= Work instructions =
From the line below that contains "(e) Provide technical" to the line that contains "an intellectual disability.", repeat every line exactly, both ends included, and nothing else.
━━━ Dataset extract ━━━
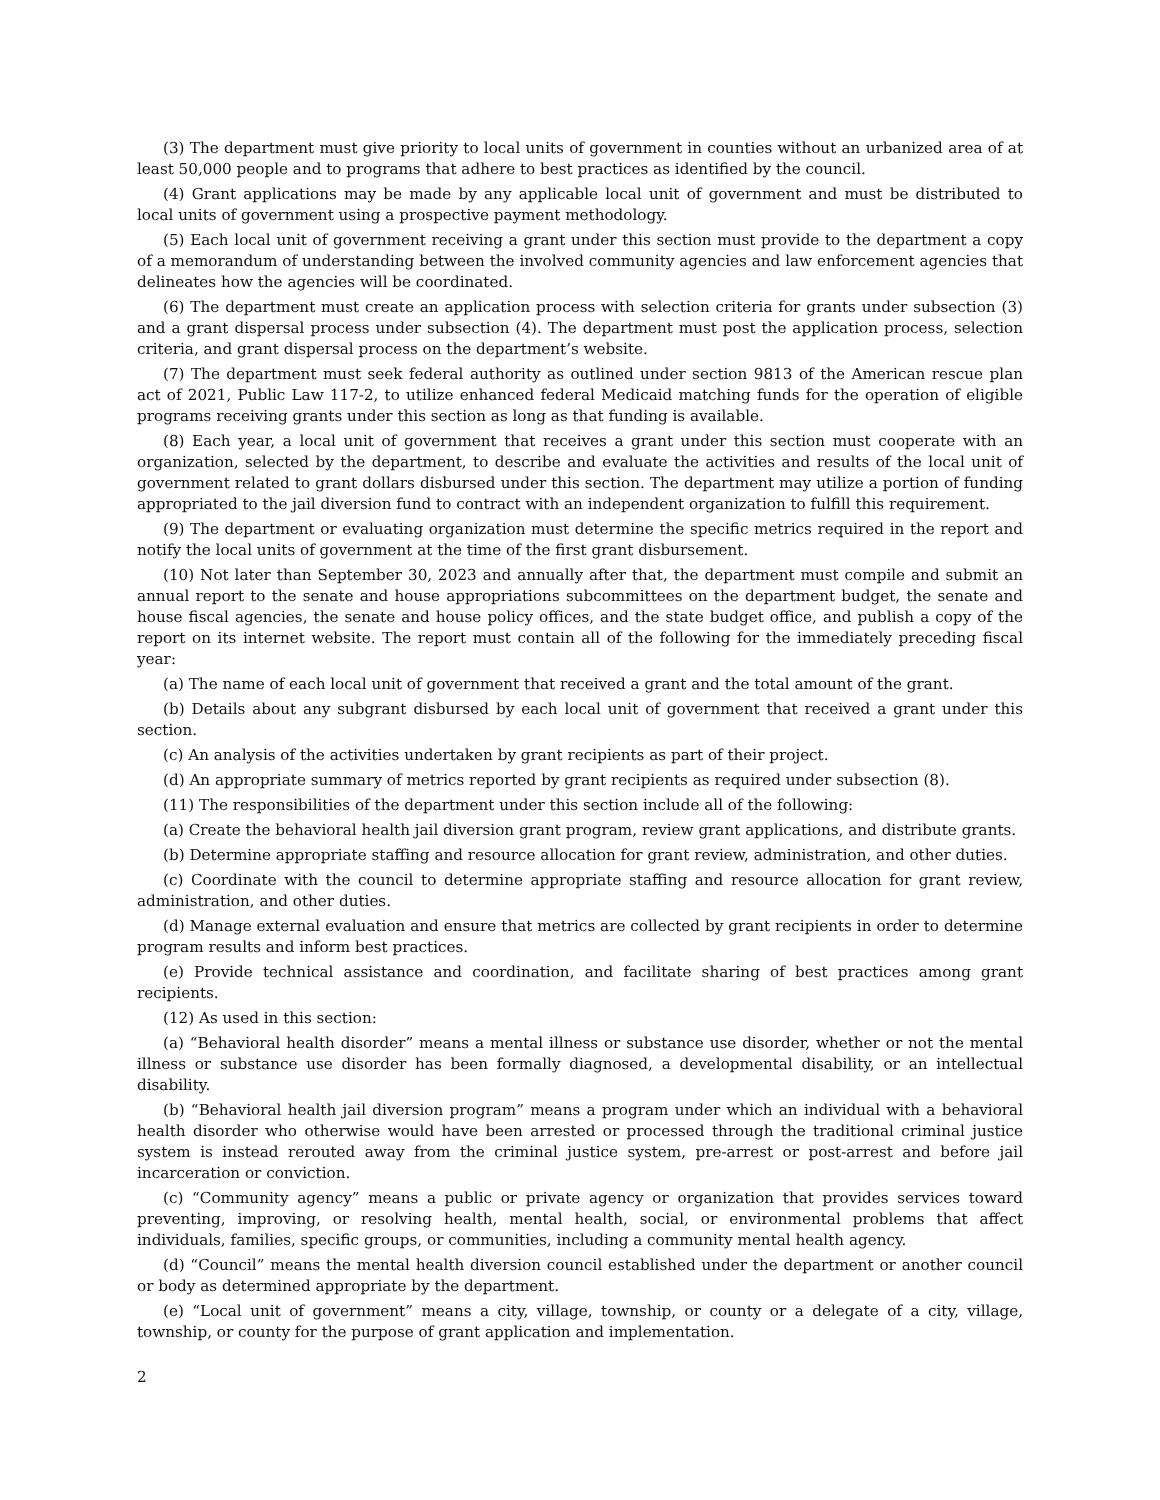(3) The department must give priority to local units of government in counties without an urbanized area of at least 50,000 people and to programs that adhere to best practices as identified by the council.
(4) Grant applications may be made by any applicable local unit of government and must be distributed to local units of government using a prospective payment methodology.
(5) Each local unit of government receiving a grant under this section must provide to the department a copy of a memorandum of understanding between the involved community agencies and law enforcement agencies that delineates how the agencies will be coordinated.
(6) The department must create an application process with selection criteria for grants under subsection (3) and a grant dispersal process under subsection (4). The department must post the application process, selection criteria, and grant dispersal process on the department’s website.
(7) The department must seek federal authority as outlined under section 9813 of the American rescue plan act of 2021, Public Law 117-2, to utilize enhanced federal Medicaid matching funds for the operation of eligible programs receiving grants under this section as long as that funding is available.
(8) Each year, a local unit of government that receives a grant under this section must cooperate with an organization, selected by the department, to describe and evaluate the activities and results of the local unit of government related to grant dollars disbursed under this section. The department may utilize a portion of funding appropriated to the jail diversion fund to contract with an independent organization to fulfill this requirement.
(9) The department or evaluating organization must determine the specific metrics required in the report and notify the local units of government at the time of the first grant disbursement.
(10) Not later than September 30, 2023 and annually after that, the department must compile and submit an annual report to the senate and house appropriations subcommittees on the department budget, the senate and house fiscal agencies, the senate and house policy offices, and the state budget office, and publish a copy of the report on its internet website. The report must contain all of the following for the immediately preceding fiscal year:
(a) The name of each local unit of government that received a grant and the total amount of the grant.
(b) Details about any subgrant disbursed by each local unit of government that received a grant under this section.
(c) An analysis of the activities undertaken by grant recipients as part of their project.
(d) An appropriate summary of metrics reported by grant recipients as required under subsection (8).
(11) The responsibilities of the department under this section include all of the following:
(a) Create the behavioral health jail diversion grant program, review grant applications, and distribute grants.
(b) Determine appropriate staffing and resource allocation for grant review, administration, and other duties.
(c) Coordinate with the council to determine appropriate staffing and resource allocation for grant review, administration, and other duties.
(d) Manage external evaluation and ensure that metrics are collected by grant recipients in order to determine program results and inform best practices.
(e) Provide technical assistance and coordination, and facilitate sharing of best practices among grant recipients.
(12) As used in this section:
(a) “Behavioral health disorder” means a mental illness or substance use disorder, whether or not the mental illness or substance use disorder has been formally diagnosed, a developmental disability, or an intellectual disability.
(b) “Behavioral health jail diversion program” means a program under which an individual with a behavioral health disorder who otherwise would have been arrested or processed through the traditional criminal justice system is instead rerouted away from the criminal justice system, pre-arrest or post-arrest and before jail incarceration or conviction.
(c) “Community agency” means a public or private agency or organization that provides services toward preventing, improving, or resolving health, mental health, social, or environmental problems that affect individuals, families, specific groups, or communities, including a community mental health agency.
(d) “Council” means the mental health diversion council established under the department or another council or body as determined appropriate by the department.
(e) “Local unit of government” means a city, village, township, or county or a delegate of a city, village, township, or county for the purpose of grant application and implementation.
2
━━━
= Response =
(e) Provide technical assistance and coordination, and facilitate sharing of best practices among grant recipients.
(12) As used in this section:
(a) “Behavioral health disorder” means a mental illness or substance use disorder, whether or not the mental illness or substance use disorder has been formally diagnosed, a developmental disability, or an intellectual disability.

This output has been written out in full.